Exodus 24: Structure Informs Meaning
This is a topic I have been wanting to write about for some time. Most other weeks I had too much to add to the Cutting Room Floor, but this week I found that most of the things I had hoped to say made it into the sermon. So I’ll use this opportunity to write a bit about structure and how it relates to meaning. This isn’t totally out-of-the-blue, since I did open the sermon with a recap of the structure of Exodus.
My basic thesis here is that the structure of the book and of its individual parts informs our understanding of its theme and meaning. Let’s start on a smaller scale and work outwards.
Remember back to Exodus 6: a chapter that was half God promising deliverance (6:1-13) and half genealogy of Aaron and Moses (6:14-25), with a little bit of summarizing recap at the end (6:26-30). If my sermon on Exodus 6 only (or even mainly) focused on the first half, ignoring or breezing through the genealogy, then I will have missed a major point that the author here is trying to make.
The author did not give us two separate messages – Exodus 6:1-13 and 6:14-25. He gave us Exodus 6 as a unit. We know it’s a whole unit and not just two separate parts because there is an “inclusio” (a literary device bracketing a passage where an identical word or phrase or verse is seen at both the beginning and end of the passage). Compare 6:10-13 with 6:27-30. These two parts bracket the genealogy and connect the genealogy with the material coming before it. You cannot read one without the other; you cannot understand one without the other. My understanding of the first half is necessarily shaped by the second, and my interpretation of the second is founded upon the movement of the first. The way the text is structured informs my interpretation of its meaning.
If the genealogy was placed elsewhere in the book (if the text were structured differently, in other words), then the understanding of chapter 6 would be different, as would the other text that the genealogy was newly placed against. Structure informs meaning.
Now let’s step back and look at how that applies to the book as a whole. Exodus is fairly easy to outline due to its broad, sweeping movements and genre shifts.

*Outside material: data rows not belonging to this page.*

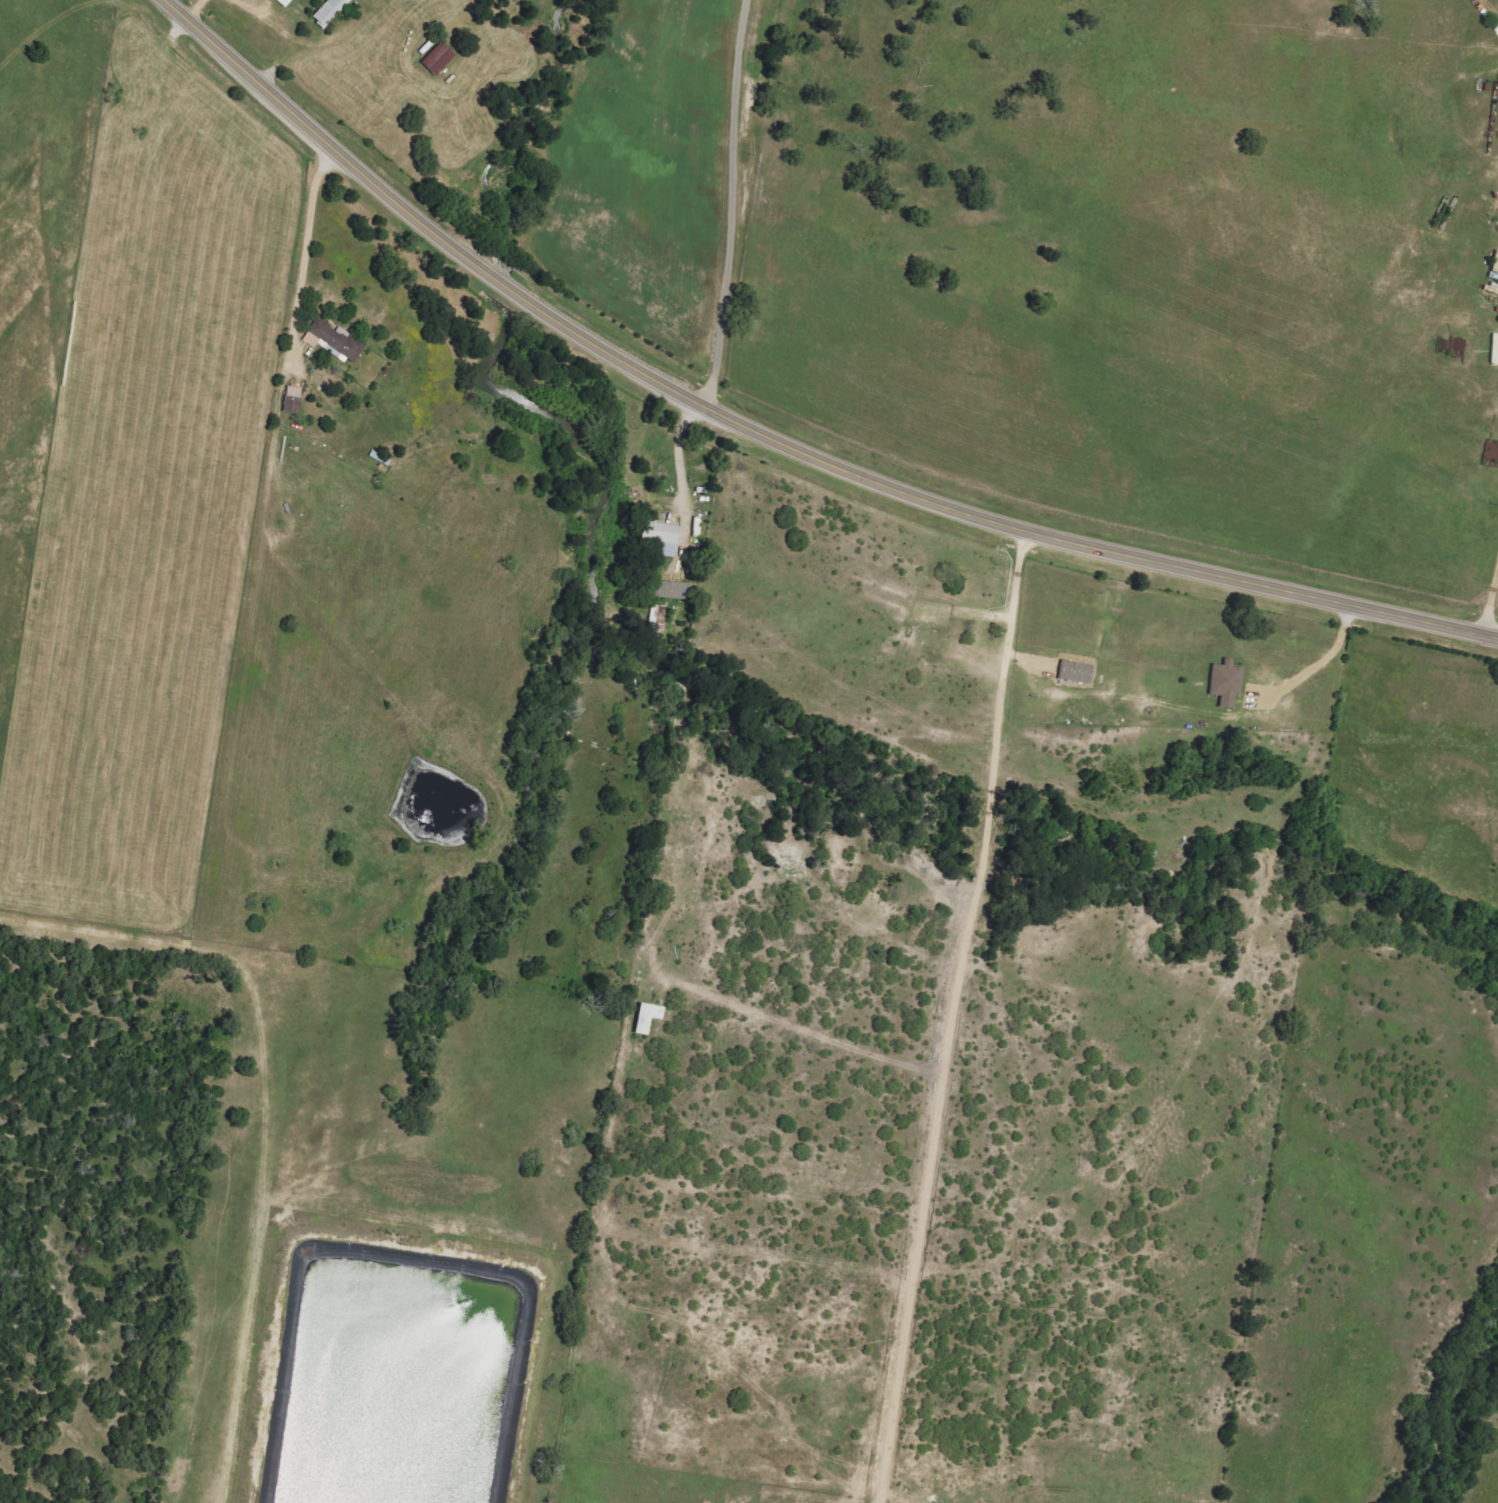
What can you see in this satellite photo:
building: (284, 2)
road: (1491, 7)
building: (329, 12)
building: (438, 59)
road: (734, 206)
road: (305, 256)
building: (334, 340)
building: (292, 399)
road: (773, 439)
road: (683, 479)
building: (662, 536)
building: (671, 589)
road: (1489, 596)
building: (656, 620)
road: (1318, 668)
building: (1075, 671)
building: (1226, 682)
building: (648, 1017)
road: (953, 1017)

I’ll use an adapted version of Leland Ryken’s outline in his Literary Introductions to the Books of the Bible for our example:
Chs 1-6: God is not glorified because Pharaoh won’t let the people go
Chs 7-10: God is glorified in judging Egypt
Chs 11-15a: God is glorified in redeeming His people
Chs 15b-18: God is glorified in providing for His people
Chs 19-24: God is glorified in giving His people the law
Chs 25-40: God is glorified in worship (Ryken 37)
I would argue that Ryken’s outline may need to be broken up a bit more at the end, especially in light of the “interruption” of chapters 32-34. Chapters 25-40 detail the blueprints of and building of the Tabernacle (25-31, 35-40 respectively, with 32-34 being the “interruption” of the people’s sin with the golden calf). Notice how heavily Exodus leans on this Tabernacle section at the end. If you remove those last sixteen chapters, you have a story about God redeeming His people from slavery in Egypt, giving them a law and covenanting with them on Mt. Sinai. Period.
What does that last section add to the story? Well, remember our Big Idea of Exodus: Serve Yahweh, Creator and Redeemer, who dwells among us. If we remove chapters 25-40, we also lose those last four words: “who dwells among us.” That’s where the last section of Exodus is focused. A God who graciously gives us a tent-like structure called the Tabernacle that He might dwell among us. This same God that released the Israelites with a mighty hand from the clutches of Pharaoh has determined to covenant with Israel and put His presence in their midst.
Several commentators have noted how the two major halves of this book interrelate. Douglas Stuart break the book into two halves: 1) deliverance of the people to God, and 2) th constitution of that group as a people of God. He looks at the entire book through the lens of servitude: serving Egypt, then serving God (Stuart, Exodus, 20). John Durham in the WBC commentary on Exodus sees the first half under the theme of Rescue and the second under the theme of Response. The Presence of God binds the two themes together (xxiii).
No matter which way we cut it, we must read Exodus as a whole, making sure we do not divorce the law from the narrative from the Tabernacle blueprints. Each part of the structure informs the meaning of the story of the Israelites. Just as ignoring part of a chapter will change the meaning of that chapter, ignoring part of the book will do the same for the reader.